Justin Chisholm Article

With traditional sailing club membership levels around the world dwindling year by year, it’s rare to hear of new clubs being formed. However, the Brooklyn Sail Club is one such venture and the US Sailing sanctioned operation is hoping its innovative pay-to-play model could help it buck the global downward trend.

 

The club is based out of the newly completed ONE°15 Brooklyn Marina situated in the shadow of the Brooklyn Bridge on the eastern edge of in New York Harbour.

 

When I visited in the summer of 2016 the last of the pontoons were being installed. Aside from a scattering of ribs and other small power boats the only other craft in marina was a fleet of six Melges 24s and eight J80s; all in tip-top racing trim.

 

Intrigued, I sought out director of sailing operations, Stephen Yip, to ask him to explain how the new club worked.

 

“We run a club operation and we also run a sailing school,” he told me. “People can join the club kind of in the same way they would join a health club: you pay your membership fee and then you can book a boat and take it out sailing.”

 

The club screens individual members’ sailing abilities and only those authorised can take charge of one of the club’s fleet.

 

“For those without skipper’s privileges with the club, coastguard-certified captains can take you out and we have coaches that will train you to become skippers.”

 

According to Yip, the club’s philosophy revolves around helping people to become better sailors, whatever their starting level.

 

“Whether people come to us as beginners, advanced racers or advanced cruisers, we think we can really open up the waterfront to people in Brooklyn and to anyone else who comes to visit our facility.

 

Yip targets two types of customers.
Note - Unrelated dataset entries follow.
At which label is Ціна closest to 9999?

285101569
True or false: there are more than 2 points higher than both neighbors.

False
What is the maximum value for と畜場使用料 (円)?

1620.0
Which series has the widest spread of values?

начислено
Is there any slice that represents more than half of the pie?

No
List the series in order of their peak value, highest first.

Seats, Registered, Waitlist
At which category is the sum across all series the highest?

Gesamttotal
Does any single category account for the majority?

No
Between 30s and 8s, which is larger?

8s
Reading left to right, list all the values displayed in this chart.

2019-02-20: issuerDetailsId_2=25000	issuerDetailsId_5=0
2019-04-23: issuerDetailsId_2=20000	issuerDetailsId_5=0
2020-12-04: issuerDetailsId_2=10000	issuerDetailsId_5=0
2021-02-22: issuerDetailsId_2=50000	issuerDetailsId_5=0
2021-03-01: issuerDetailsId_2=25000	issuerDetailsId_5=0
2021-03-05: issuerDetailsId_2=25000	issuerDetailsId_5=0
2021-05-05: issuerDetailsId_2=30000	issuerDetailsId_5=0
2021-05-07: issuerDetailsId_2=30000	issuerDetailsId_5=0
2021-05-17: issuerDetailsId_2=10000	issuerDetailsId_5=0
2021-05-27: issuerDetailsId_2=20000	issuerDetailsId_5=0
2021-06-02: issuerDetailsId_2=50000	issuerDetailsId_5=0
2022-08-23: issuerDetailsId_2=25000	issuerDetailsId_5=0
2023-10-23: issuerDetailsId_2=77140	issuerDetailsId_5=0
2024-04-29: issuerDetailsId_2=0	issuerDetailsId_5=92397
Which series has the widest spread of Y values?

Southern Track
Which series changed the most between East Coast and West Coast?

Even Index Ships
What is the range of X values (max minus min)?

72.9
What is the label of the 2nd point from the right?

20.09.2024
Firstly, the people who already know how to sail and want to go sailing but don’t want to own their boats.

 

“Those people want to join a club with a fleet of nice boats that are well looked after so they can take their families and friends out sailing. It’s very much an alternative to boat ownership.”

 

The other people Yip is targeting are the ones who live in and around Brooklyn or the skyscrapers of nearby Manhattan.

 

“People who live and work in the local area are never far from the waterfront. We are trying to inspire them to come and make use of the waters just off their city. Through us they can take lessons and if they like it they can join the club and keep on developing their skills.”

 

Certified skippers and their crews can join in organised racing on the Melges 24s or J80s at weekends and Monday and Friday evenings. There is a range of membership levels, including pay-as-you-go and a non-racing option.

 

A top of the range Platinum Membership for $2300 per year means you can sail and race as you want – to my mind, not bad a deal compared to the cost of owning and berthing your own race boat.

 

When I visited the Brooklyn Sail Club had around 150 members. Yip seemed happy with that level after less than two years of operation.

 

“We believe success will come from building a quality base of members who are part of the community and want to help us grow our teaching and learning philosophy,” he said.